The OQD's are usually caused by one of two things:

  1. You are over utilising the link; with either constant high usage or bursty traffic.

  2. You have a policy map applied to the interface which is configured to do something like policing or shaping some or all of the traffic

  3. There is some kind of error on the interface, take a look at the error counters (show interface Serial1/0 counters errors) and check that its not dropping the packets due to an error.
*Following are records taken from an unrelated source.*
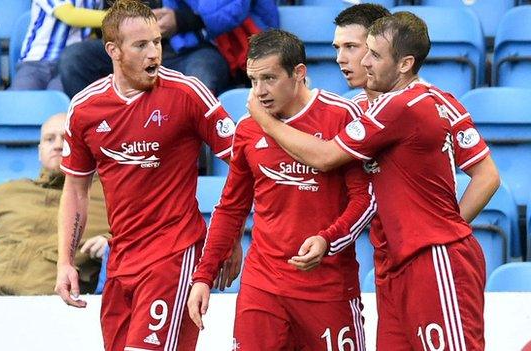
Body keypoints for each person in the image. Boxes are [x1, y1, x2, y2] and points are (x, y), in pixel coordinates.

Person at [249, 12, 500, 350]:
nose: (345, 58)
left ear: (400, 60)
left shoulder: (411, 104)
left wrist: (441, 232)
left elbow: (487, 176)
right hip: (392, 261)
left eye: (356, 47)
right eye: (339, 47)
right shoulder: (357, 111)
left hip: (429, 255)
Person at [54, 1, 239, 350]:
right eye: (141, 45)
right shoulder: (84, 108)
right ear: (113, 50)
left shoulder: (187, 93)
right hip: (121, 260)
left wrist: (227, 239)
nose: (154, 53)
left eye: (157, 42)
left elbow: (243, 164)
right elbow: (75, 189)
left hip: (174, 254)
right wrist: (65, 261)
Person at [187, 29, 375, 350]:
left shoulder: (341, 116)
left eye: (269, 79)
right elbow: (231, 207)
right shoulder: (247, 129)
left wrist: (328, 240)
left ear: (298, 73)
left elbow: (366, 199)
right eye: (252, 80)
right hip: (263, 284)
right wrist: (203, 277)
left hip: (327, 287)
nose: (259, 92)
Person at [0, 113, 111, 295]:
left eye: (67, 138)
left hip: (51, 301)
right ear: (40, 151)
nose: (58, 145)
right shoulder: (8, 191)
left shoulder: (108, 194)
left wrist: (110, 244)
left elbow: (139, 237)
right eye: (49, 139)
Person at [58, 0, 279, 98]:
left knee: (201, 78)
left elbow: (226, 9)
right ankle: (105, 143)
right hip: (137, 46)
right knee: (75, 59)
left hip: (198, 47)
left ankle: (190, 161)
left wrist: (180, 20)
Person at [9, 1, 105, 91]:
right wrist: (116, 17)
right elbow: (69, 15)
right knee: (20, 100)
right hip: (35, 62)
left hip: (71, 65)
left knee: (59, 103)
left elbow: (92, 31)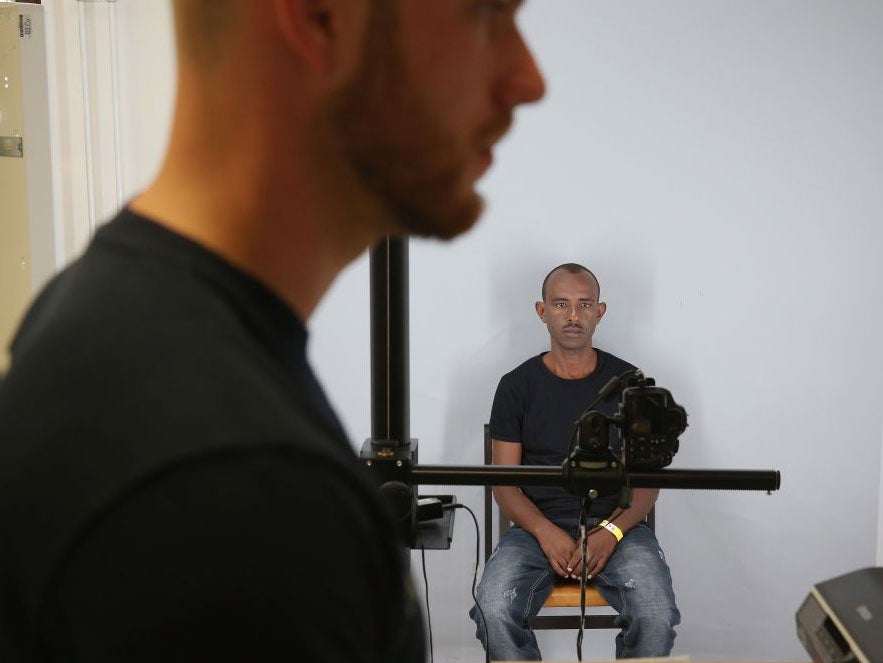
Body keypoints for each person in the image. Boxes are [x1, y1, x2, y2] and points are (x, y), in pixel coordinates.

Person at [0, 1, 545, 661]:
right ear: (319, 16)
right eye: (484, 14)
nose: (528, 78)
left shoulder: (106, 315)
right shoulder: (236, 493)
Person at [470, 263, 680, 660]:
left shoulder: (631, 384)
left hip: (618, 528)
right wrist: (546, 532)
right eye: (561, 304)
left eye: (584, 305)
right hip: (535, 528)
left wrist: (610, 533)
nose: (572, 315)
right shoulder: (516, 386)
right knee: (493, 609)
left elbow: (647, 482)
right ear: (541, 310)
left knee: (655, 615)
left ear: (600, 312)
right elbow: (504, 483)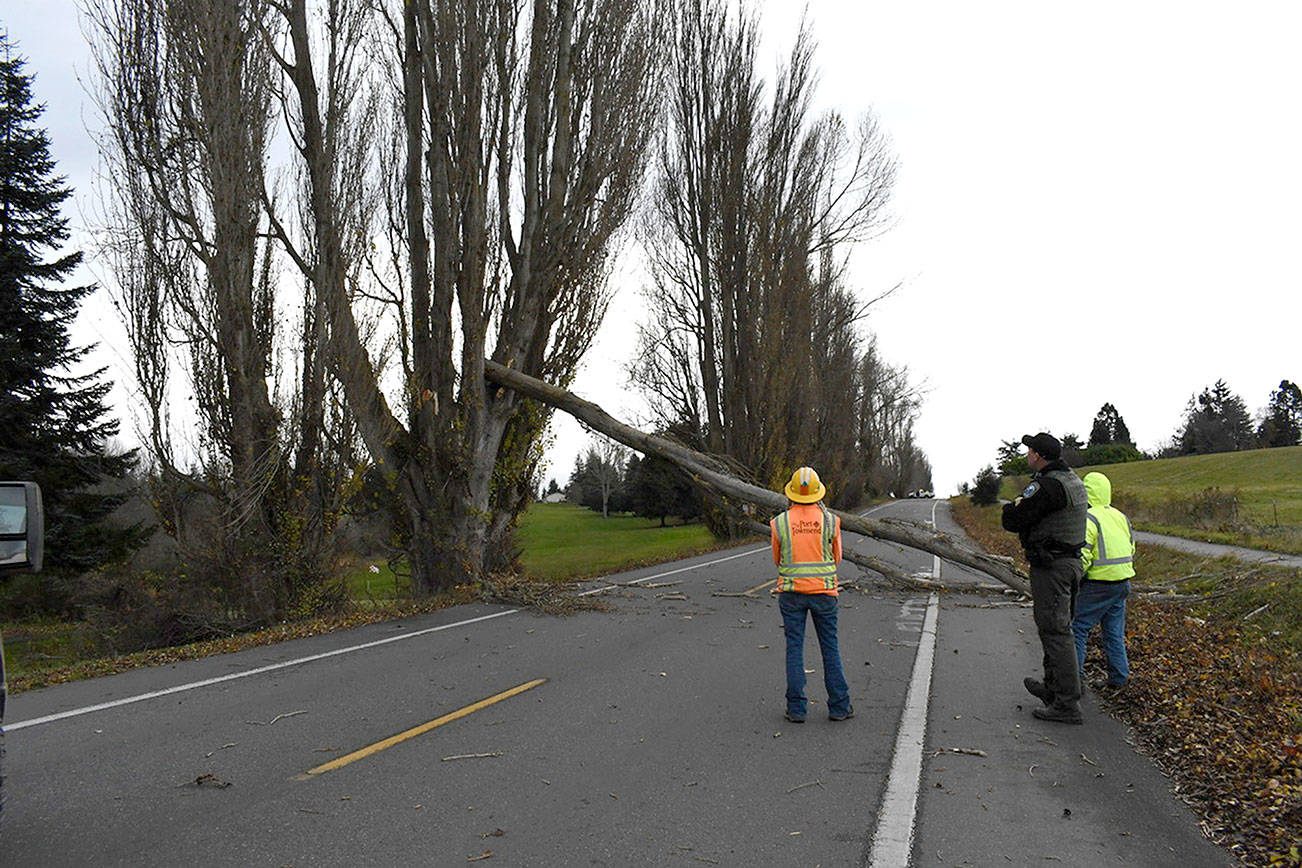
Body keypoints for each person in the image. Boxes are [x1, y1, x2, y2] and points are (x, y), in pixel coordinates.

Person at [1001, 433, 1088, 725]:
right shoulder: (1071, 479)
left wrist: (1010, 507)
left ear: (1038, 455)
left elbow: (1012, 519)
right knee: (1060, 629)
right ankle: (1055, 689)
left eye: (1029, 451)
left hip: (1053, 566)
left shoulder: (1047, 485)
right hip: (1071, 563)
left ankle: (1066, 703)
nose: (1027, 455)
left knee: (1055, 631)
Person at [771, 466, 853, 724]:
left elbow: (778, 559)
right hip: (825, 593)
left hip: (792, 593)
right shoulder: (831, 521)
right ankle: (839, 706)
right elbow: (837, 558)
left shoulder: (779, 522)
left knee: (794, 648)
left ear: (791, 493)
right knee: (830, 648)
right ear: (818, 492)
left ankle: (796, 709)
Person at [1072, 471, 1134, 691]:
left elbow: (1084, 556)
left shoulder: (1089, 518)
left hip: (1098, 584)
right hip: (1123, 583)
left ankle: (1074, 681)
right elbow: (1131, 547)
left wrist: (1073, 580)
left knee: (1077, 627)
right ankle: (1119, 678)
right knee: (1113, 632)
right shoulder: (1120, 516)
You could look into (if you havent already got one) putting a policy map in place to do things like give your mission critical traffic its own queue, enable congestion avoidance on regular traffic (WRED) or even just enable fair queueing on the traffic so that the bandwidth is shared between the flows transitting the interface.

As you have mentioned, another option would be increase the output queue size on the interface but if you were to use a policy map then there would be no need for this anyway as the policy would create other sub-queues.